Colin Walters walters at verbum.org
Sun Jun 1 15:49:49 UTC 2008


On Sun, Jun 1, 2008 at 11:02 AM, Simo Sorce <ssorce at redhat.com> wrote:

>
> So far we can only consiuder DBUS as a sort of local UDP transport, if
> all goes well messages get to their destination but are not guaranteed.


The argument here is that presently what we tell application authors is much
more like TCP than UDP; if we allowed distributors to restart it in %post or
the like automatically on upgrades, then we either have to change our
guarantee, or try to "hide" the fact that the bus gets restarted under the
covers.

I think the only sensible solution is the latter.  Which is certainly
*possible*, just like how everything short of the halting problem is
possible; but it would not be trivial.

For many likely classes of DBus flaws, porting the Ksplice (
http://web.mit.edu/ksplice/) style approach would be easiest probably.  But
to handle the general case, I can imagine a system where we send a special
message to all clients like org.freedesktop.Local.Restart and this causes
them to enter a mode where they queue pending messages, waiting via inotify
for the socket to reappear.  The bus itself would try to flush all pending
messages and save the current map of connections->service names and other
state I'm not thinking of right now to JSON/XML/whatever.

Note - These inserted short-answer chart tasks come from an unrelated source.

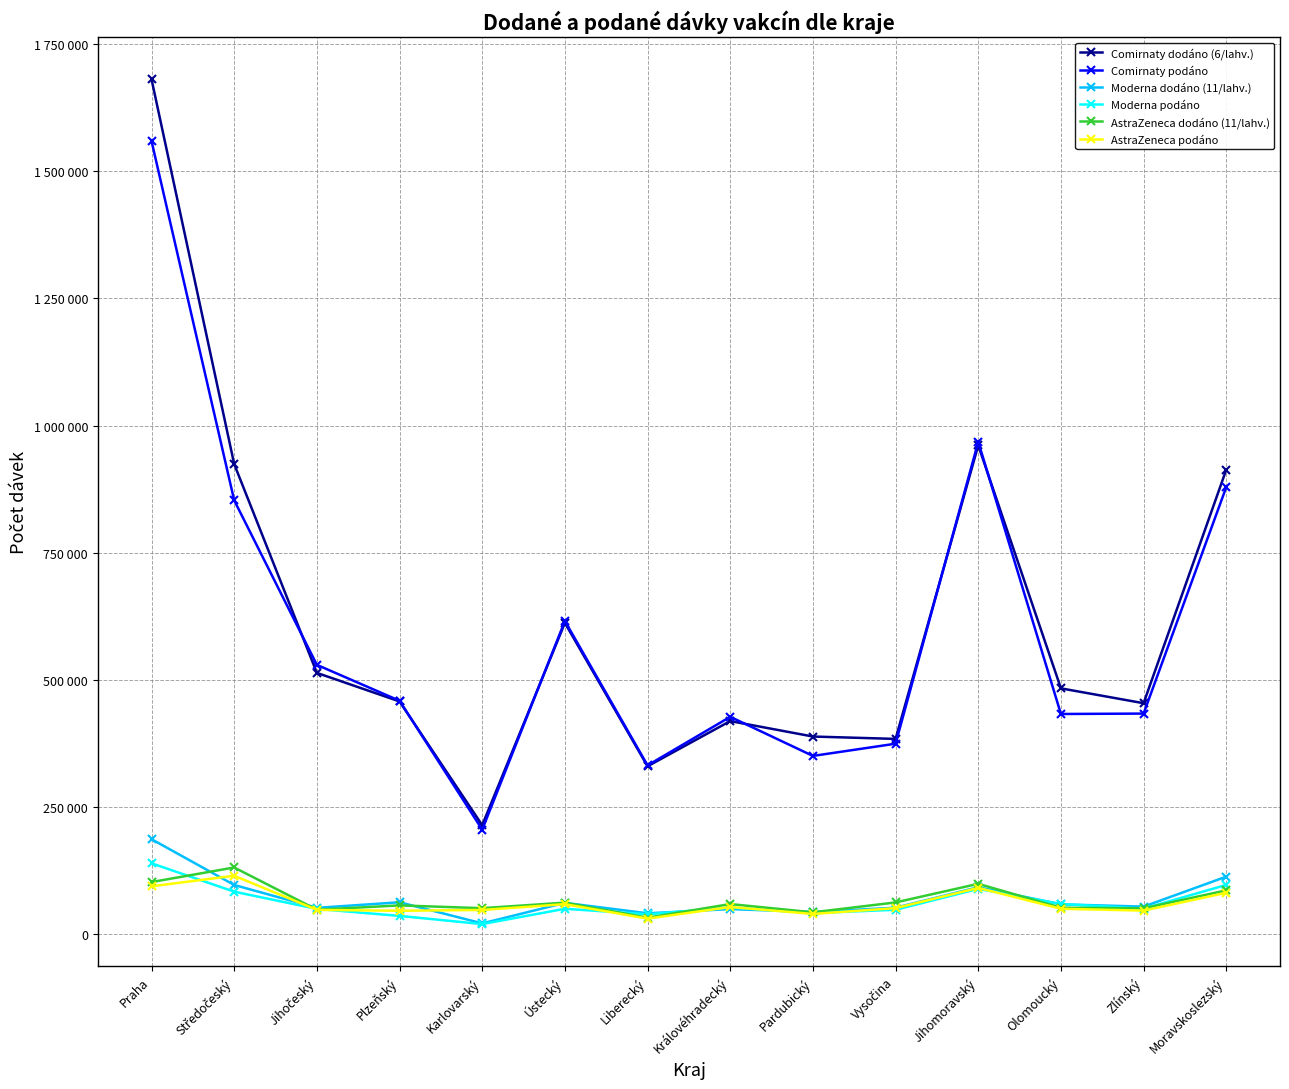

Is the value of AstraZeneca podáno at Jihočeský greater than the value of Moderna dodáno (11/lahv.) at Pardubický?

Yes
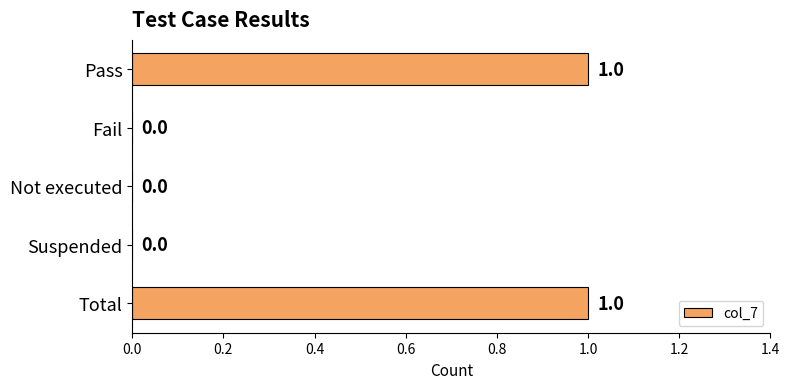

Reading top to bottom, list all the values displayed in this chart.

Pass=1	Fail=0	Not executed=0	Suspended=0	Total=1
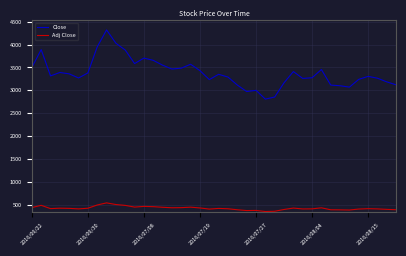

What is the greatest value displayed?

4320.0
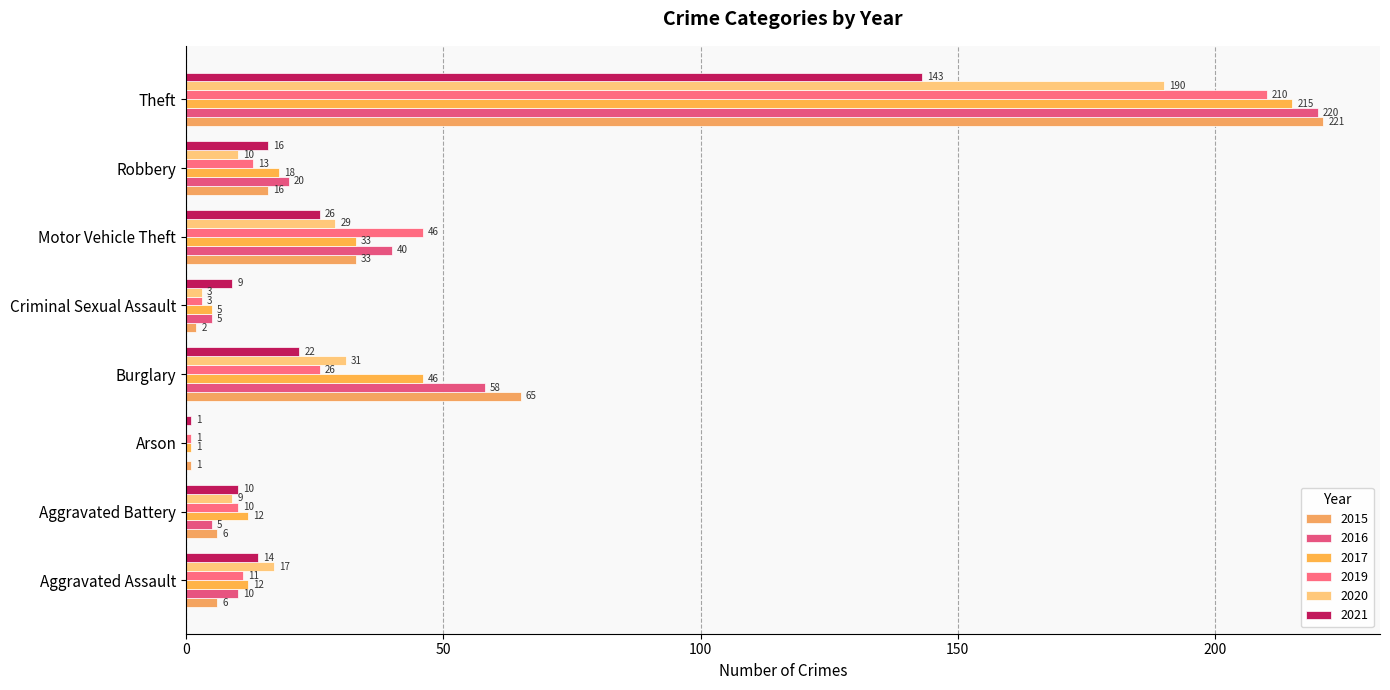

What is the difference between the second highest and second lowest values in the 2020 series?

28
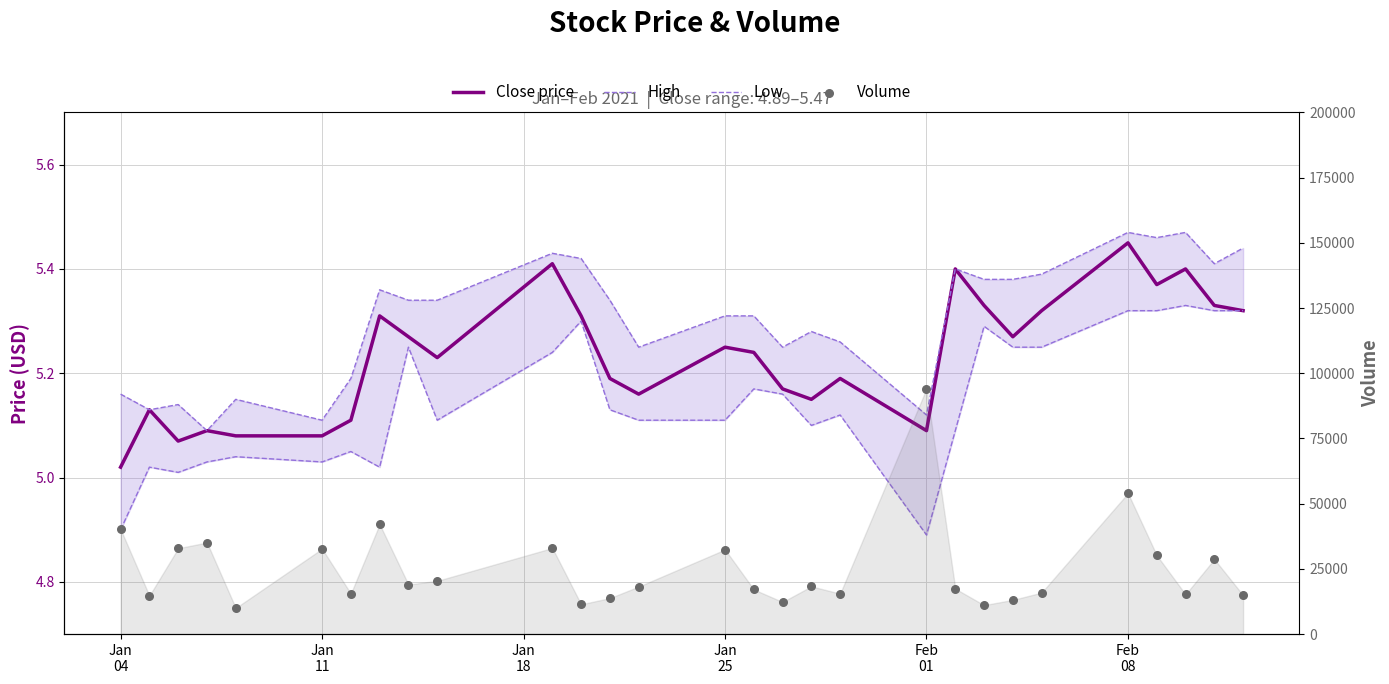

At how many categories does at least one series exceed 89755?

1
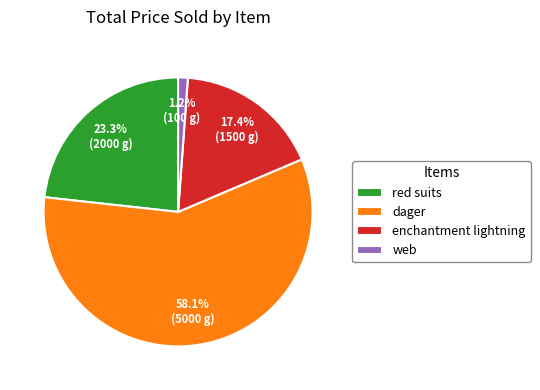

Rank the categories by value from highest to lowest.

dager, red suits, enchantment lightning, web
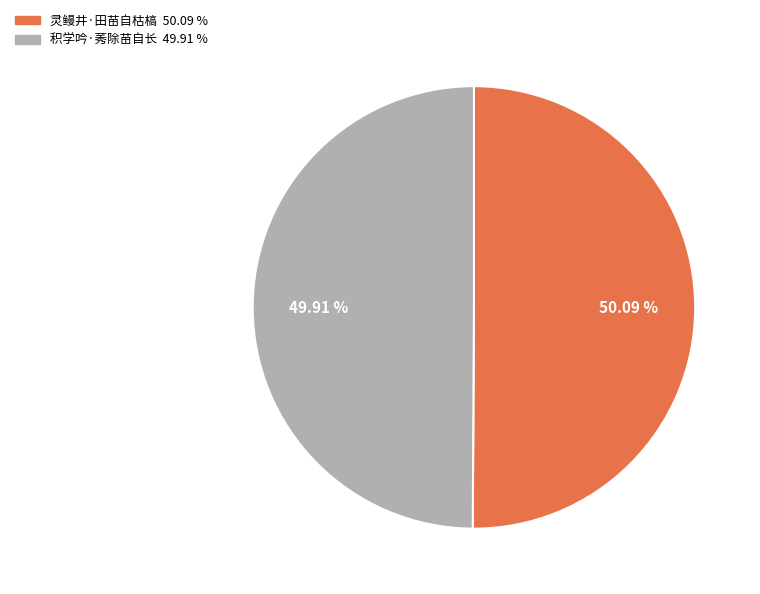

Is the sum of 积学吟·莠除苗自长 and 灵鳗井·田苗自枯槁 greater than half?

Yes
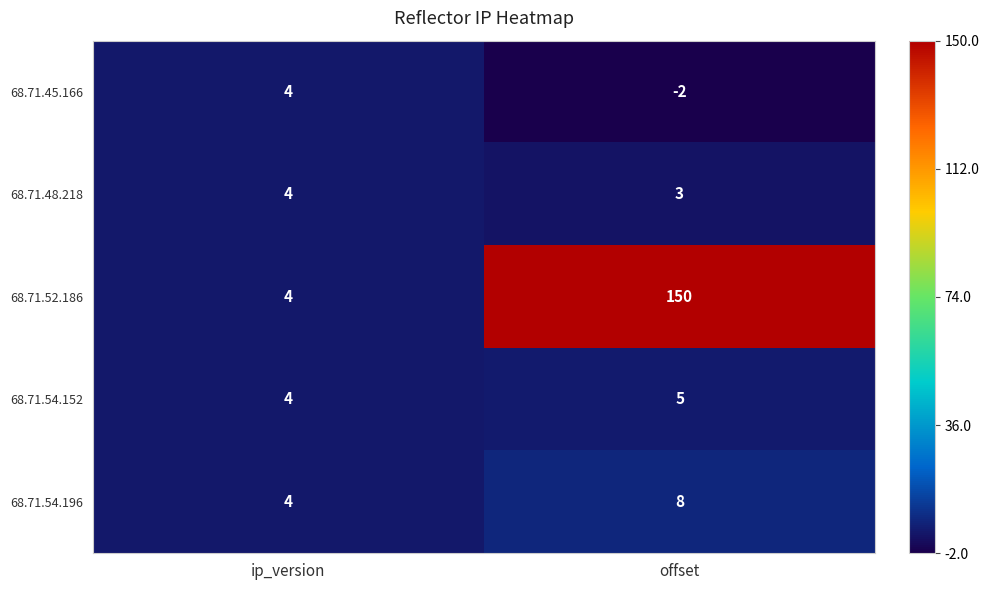

Is it true that 68.71.48.218 equals 3 at offset?

True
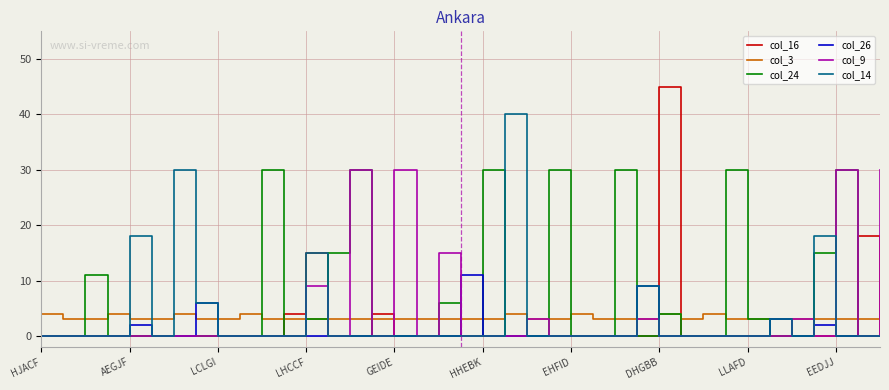

What is the highest value of the col_24 series?

30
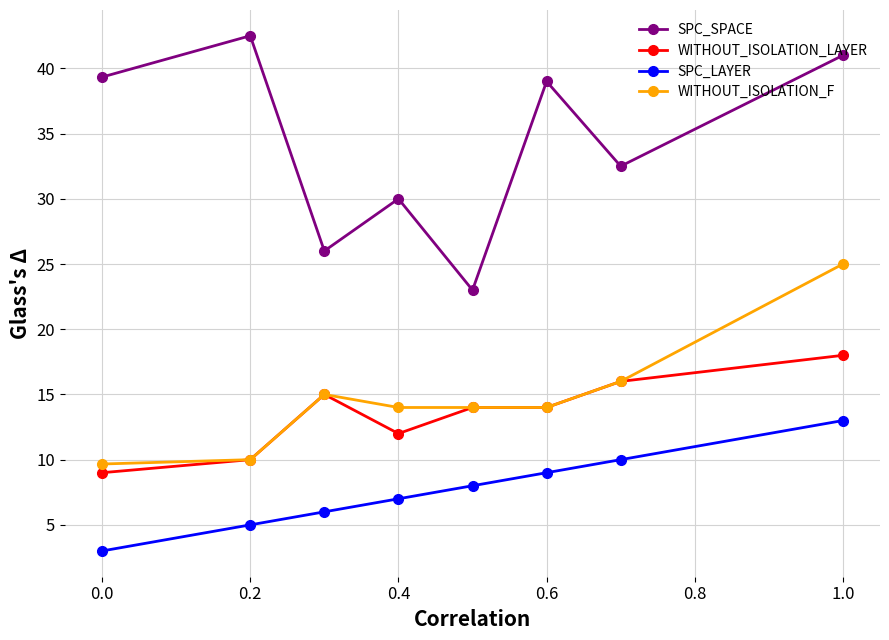

List the series in order of their peak value, lowest first.

SPC_LAYER, WITHOUT_ISOLATION_LAYER, WITHOUT_ISOLATION_F, SPC_SPACE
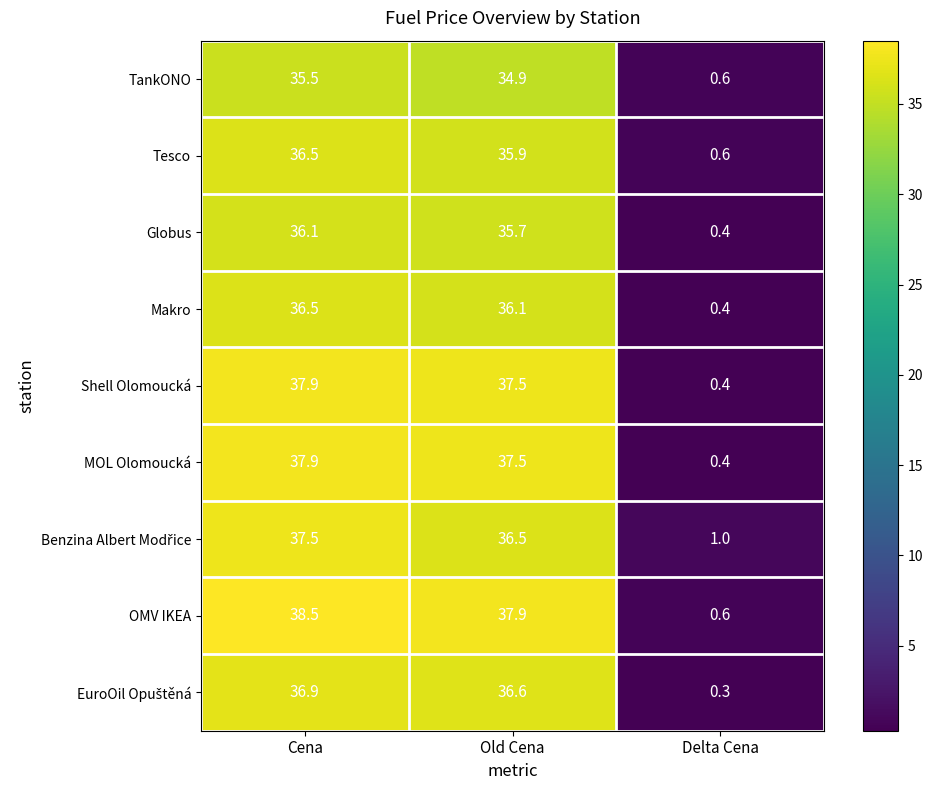

List the labels in order of Globus value, smallest first.

Delta Cena, Old Cena, Cena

Then on startup you'd need to wait for all of the previous clients to
connect, probably with some timeout; I can't think of offhand how to make
this nrandomon-racy.  After that we need to handle anything that changed in
the meantime like clients having exited and thus lost their service name
(this will happen for sure if we make other software restart on upgrade like
setroubleshoot does).  So we compute that delta and then send the relevant
signals off to clients.

For someone who knew the code and was an A+ hacker it might only be a two
week or so job, though to actually know this worked you'd have to spend a
lot of time creating test cases.


> What was the cost/benefit analysis in this case?


The original cost/benefit was "Absolutely nothing happens when I put my USB
key into a Linux desktop" and "The networking system is a static mess of
shell script that we edit via UIs run as root" =)

Given some people is thinking of using NM by default also on servers
> then this issue become more critical, servers do serve clients,


Let's back up a second; if our overall goal is to make applying
security/important-reliability updates happen more transparently, I think
the best bang for the buck is going to be Linux.  For example, we could
spend the engineering time figuring out how to get Ksplice (
http://web.mit.edu/ksplice/) work under the RPM hood.

DBus has so far had a pretty good security and reliability track record;
while it's not simple software, it has simple goals and this has limited
complexity.  Something like the Linux kernel clearly has a much bigger goal
and so is order(s) of magnitude more complex and with this complexity has
come the concomitant security/reliability issues.

And if I had the ability to herd security/reliability cats, I'd have them
spend time on Firefox and try to take what Dan Walsh has been doing even
farther - break it up into multiple processes with locked down security
contexts and evaluate changes to the desktop to better handle the concept of
processes with different privilege for example.